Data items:
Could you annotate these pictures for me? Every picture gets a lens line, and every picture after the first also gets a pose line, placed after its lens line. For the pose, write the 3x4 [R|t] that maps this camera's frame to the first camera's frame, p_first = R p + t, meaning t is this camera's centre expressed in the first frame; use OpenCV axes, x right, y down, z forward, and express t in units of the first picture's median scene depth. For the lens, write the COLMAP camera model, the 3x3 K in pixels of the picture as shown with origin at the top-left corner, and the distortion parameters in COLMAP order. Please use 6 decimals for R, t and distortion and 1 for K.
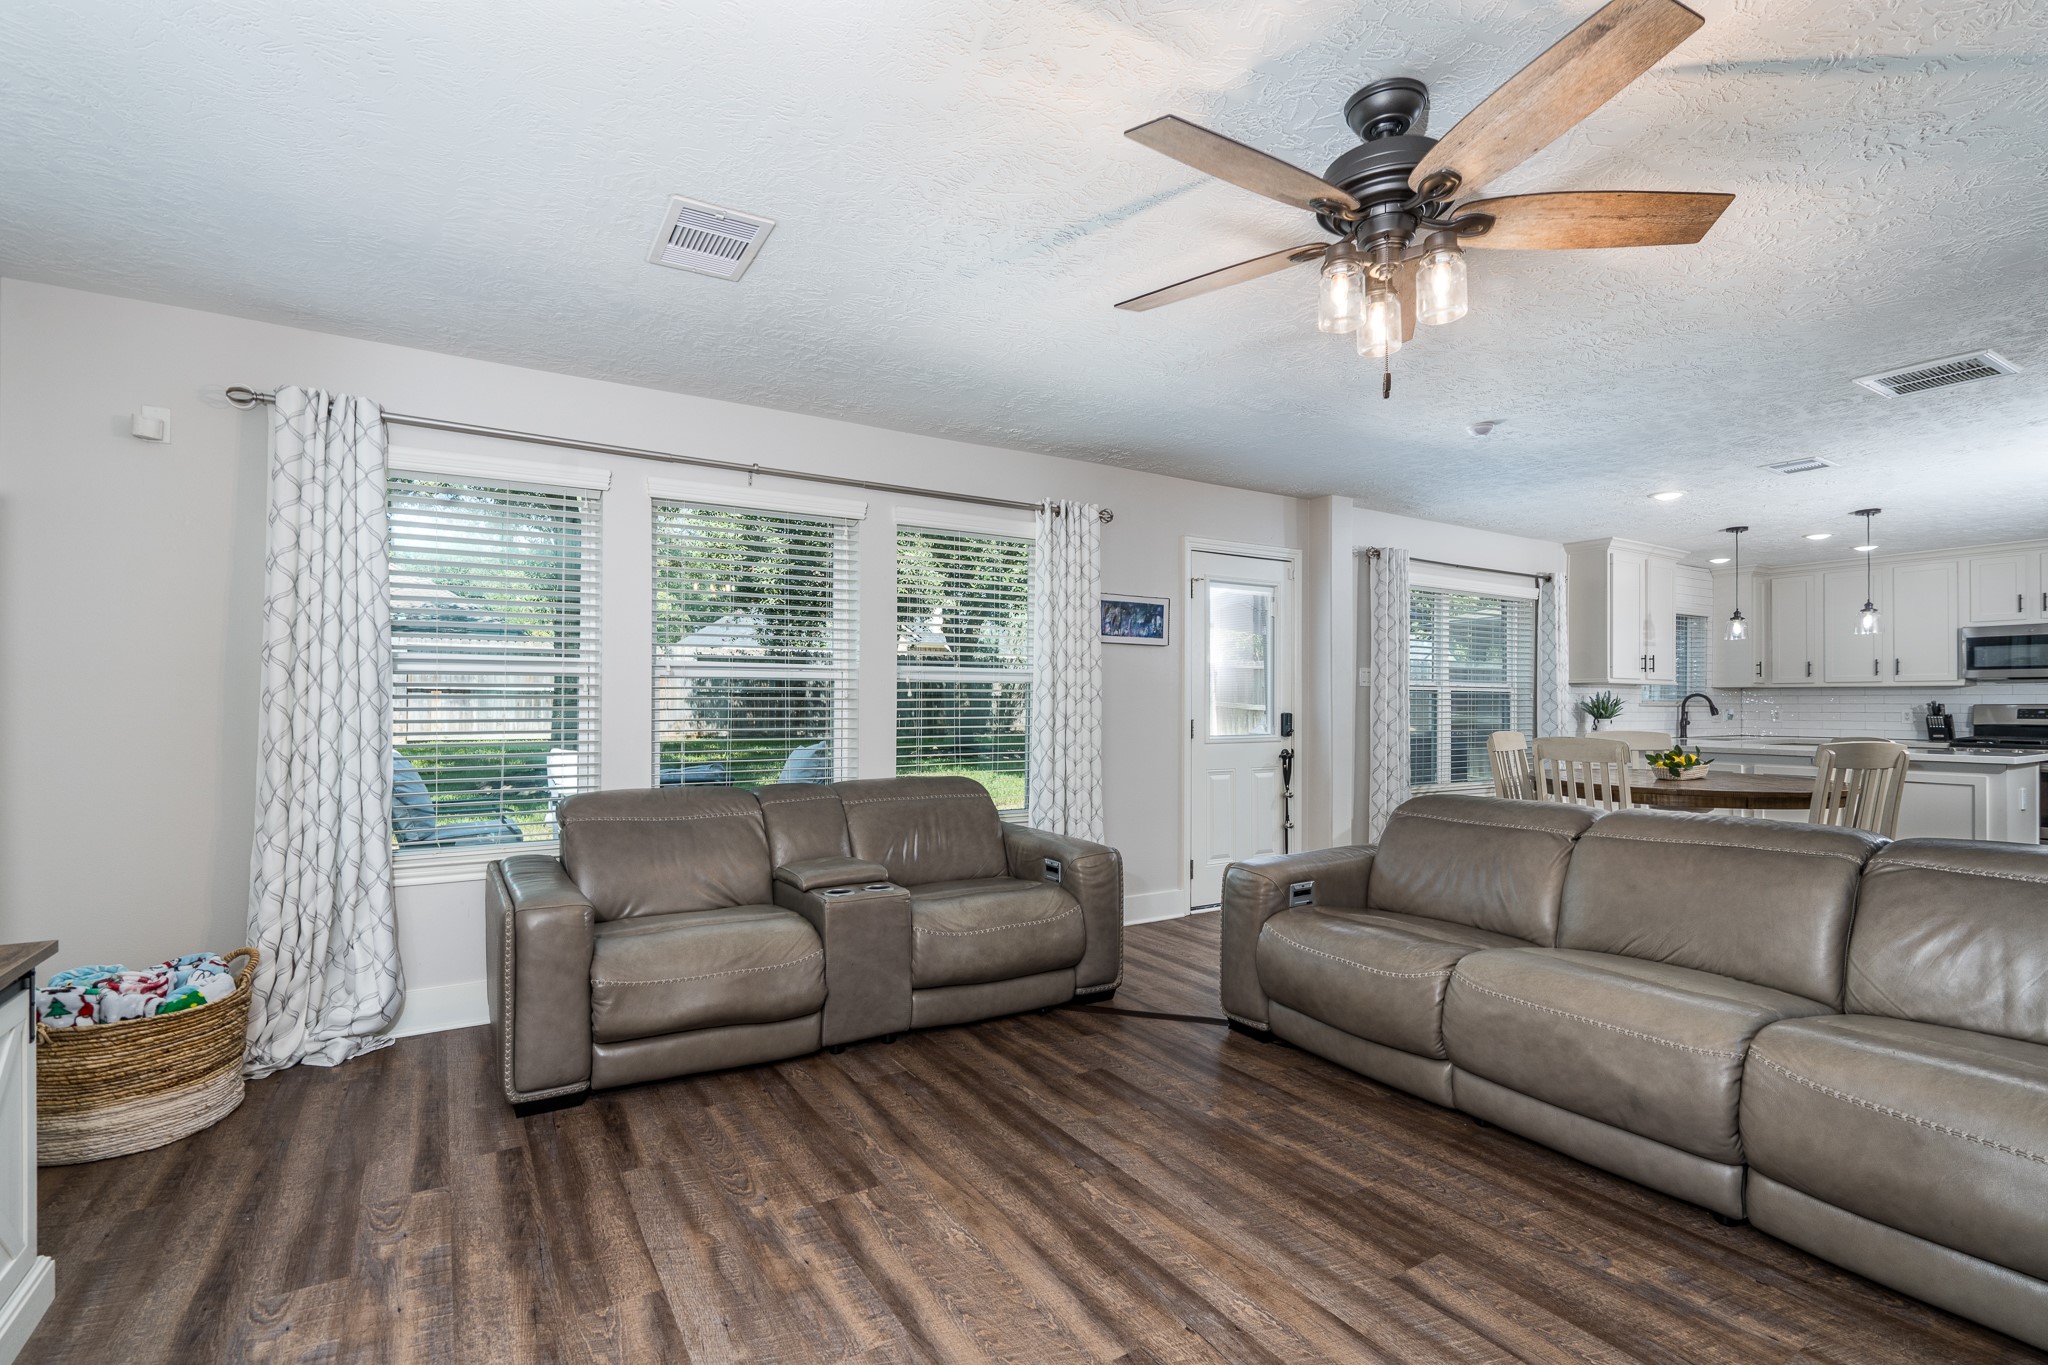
lens RADIAL K [[948.7, 0, 1014.4], [0, 948.7, 692.3], [0, 0, 1]] dist [-0.003790, 0.006033]
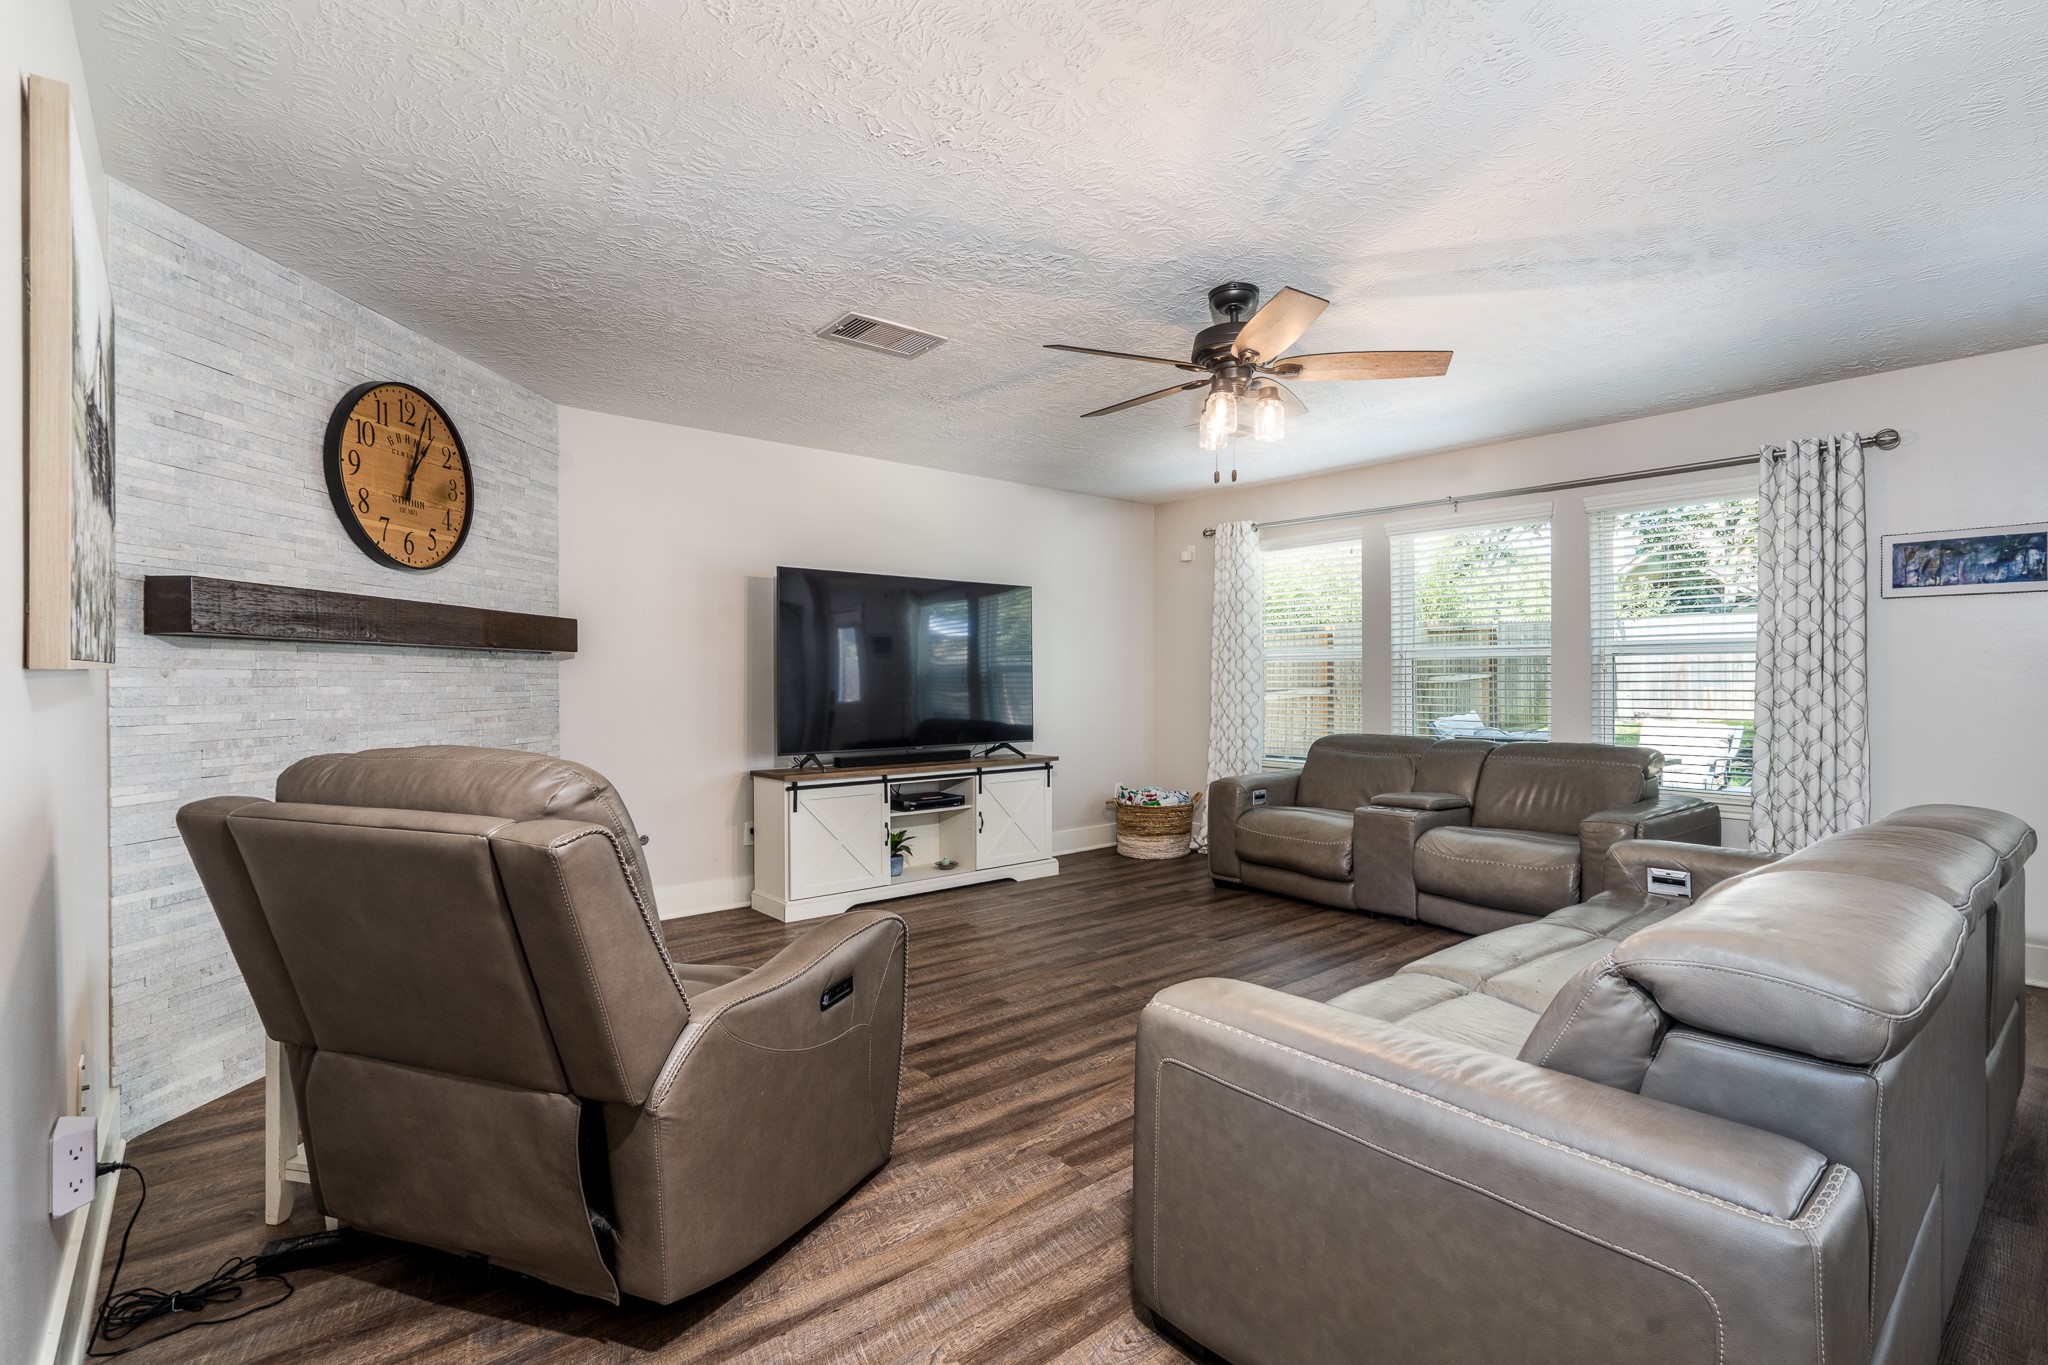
lens RADIAL K [[948.7, 0, 1023.6], [0, 948.7, 682.2], [0, 0, 1]] dist [-0.003790, 0.006033]
pose [[0.150107, -0.000132, -0.988670, 1.181219], [0.009205, 0.999957, 0.001264, 0.014602], [0.988627, -0.009290, 0.150102, 0.267527]]
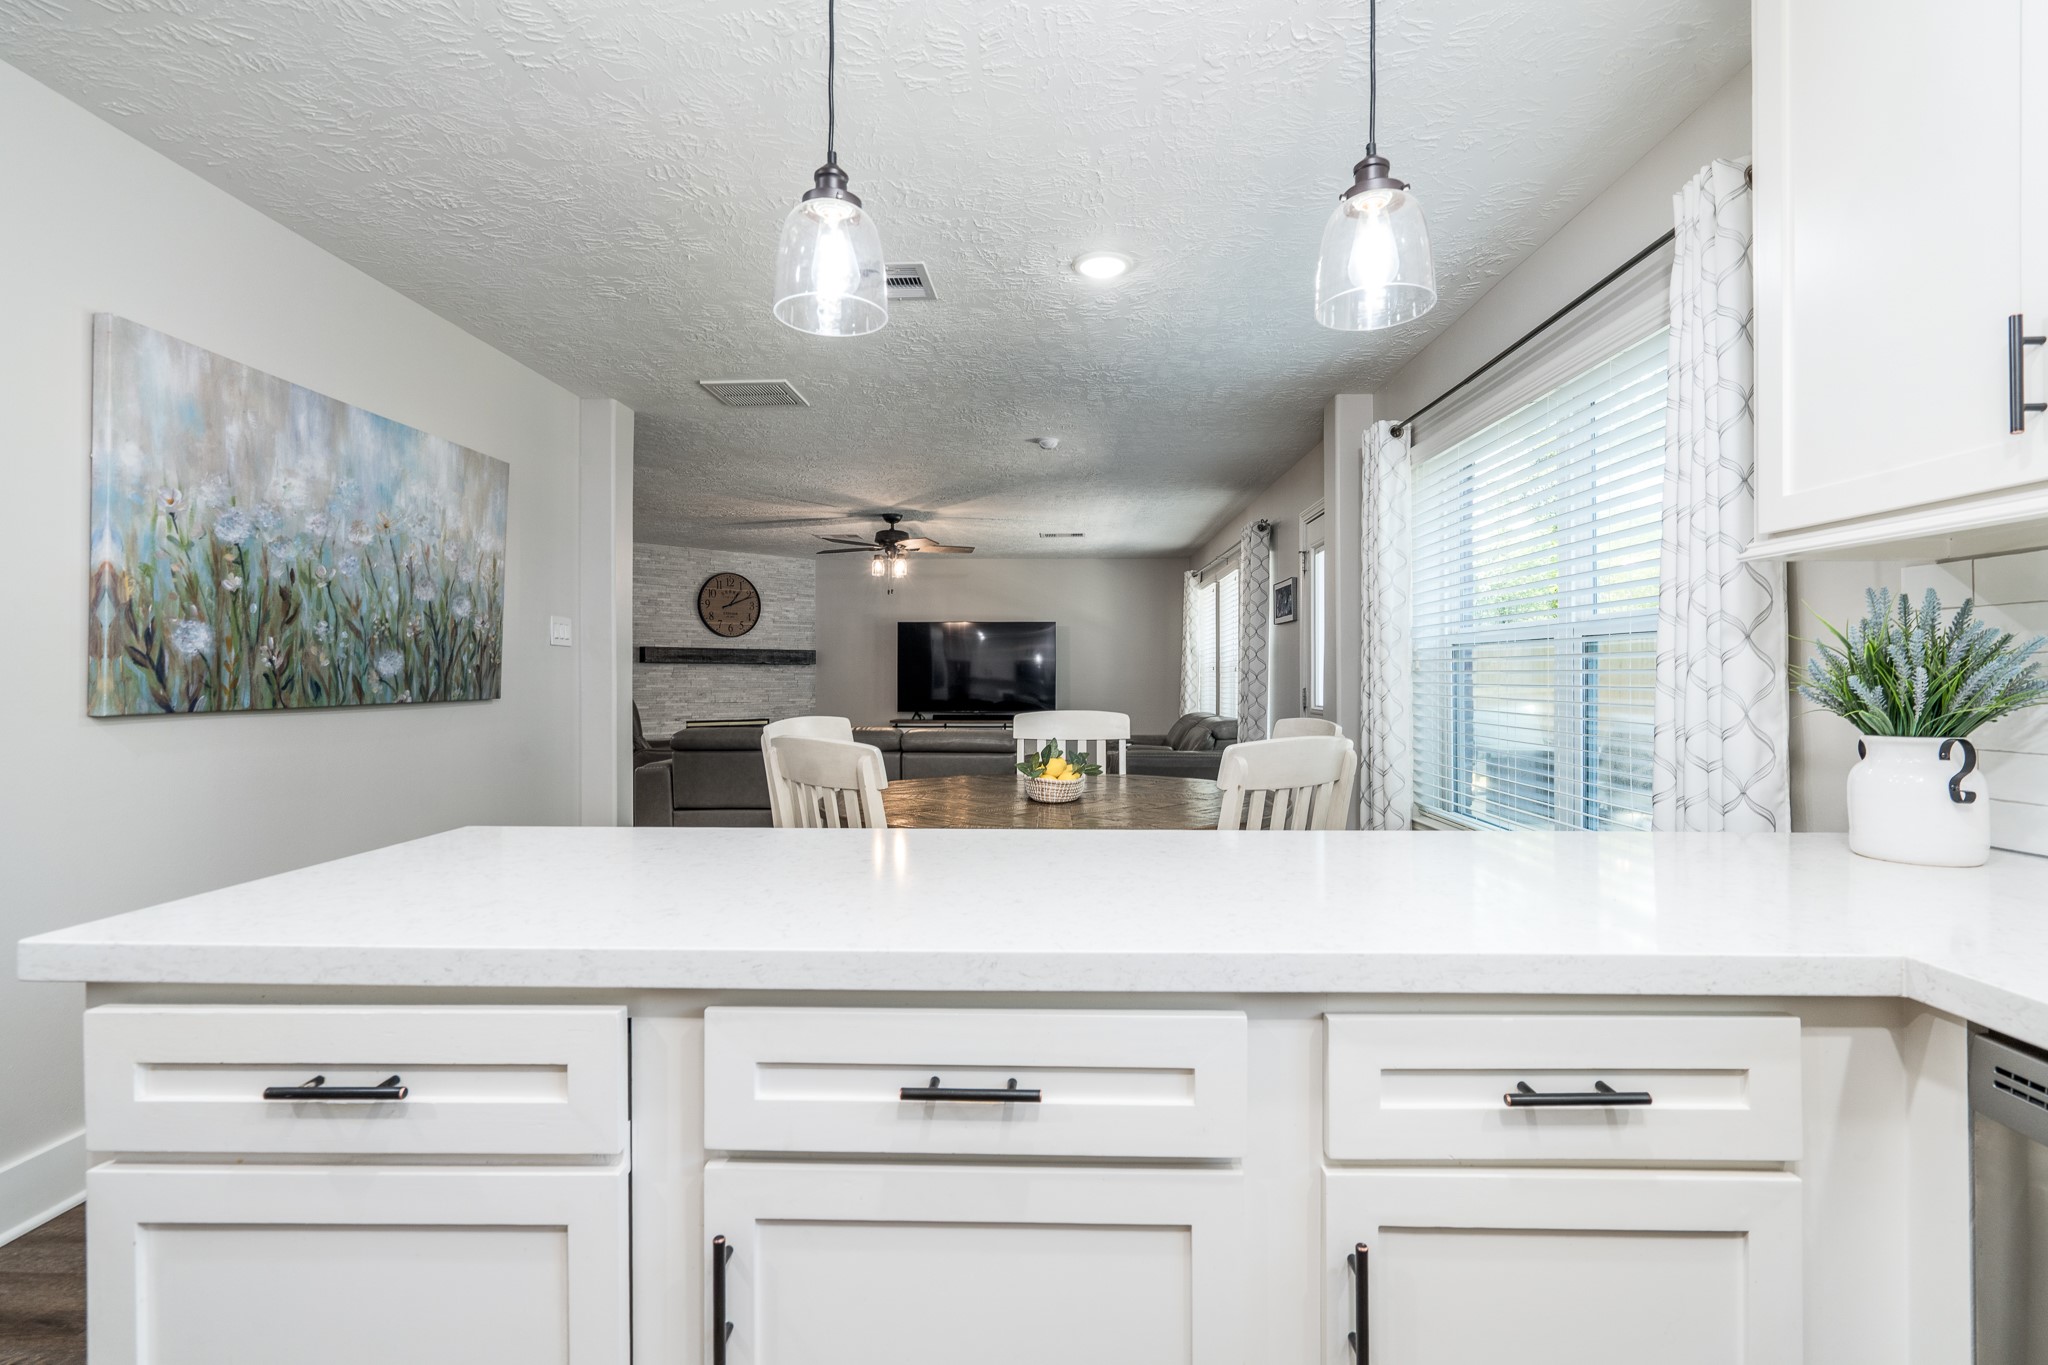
lens RADIAL K [[948.7, 0, 1040.3], [0, 948.7, 677.8], [0, 0, 1]] dist [-0.003790, 0.006033]
pose [[-0.534466, -0.002440, -0.845186, 2.072737], [0.005145, 0.999968, -0.006140, 0.038955], [0.845174, -0.007630, -0.534436, 2.219877]]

• _About this exercise_
I'd like every record above written out again exactly, without the pictures.

• _Answer_
Could you annotate these pictures for me? Every picture gets a lens line, and every picture after the first also gets a pose line, placed after its lens line. For the pose, write the 3x4 [R|t] that maps this camera's frame to the first camera's frame, p_first = R p + t, meaning t is this camera's centre expressed in the first frame; use OpenCV axes, x right, y down, z forward, and express t in units of the first picture's median scene depth. For the lens, write the COLMAP camera model, the 3x3 K in pixels of the picture as shown with origin at the top-left corner, and the distortion parameters in COLMAP order. Please use 6 decimals for R, t and distortion and 1 for K.
lens RADIAL K [[948.7, 0, 1014.4], [0, 948.7, 692.3], [0, 0, 1]] dist [-0.003790, 0.006033]
lens RADIAL K [[948.7, 0, 1023.6], [0, 948.7, 682.2], [0, 0, 1]] dist [-0.003790, 0.006033]
pose [[0.150107, -0.000132, -0.988670, 1.181219], [0.009205, 0.999957, 0.001264, 0.014602], [0.988627, -0.009290, 0.150102, 0.267527]]
lens RADIAL K [[948.7, 0, 1040.3], [0, 948.7, 677.8], [0, 0, 1]] dist [-0.003790, 0.006033]
pose [[-0.534466, -0.002440, -0.845186, 2.072737], [0.005145, 0.999968, -0.006140, 0.038955], [0.845174, -0.007630, -0.534436, 2.219877]]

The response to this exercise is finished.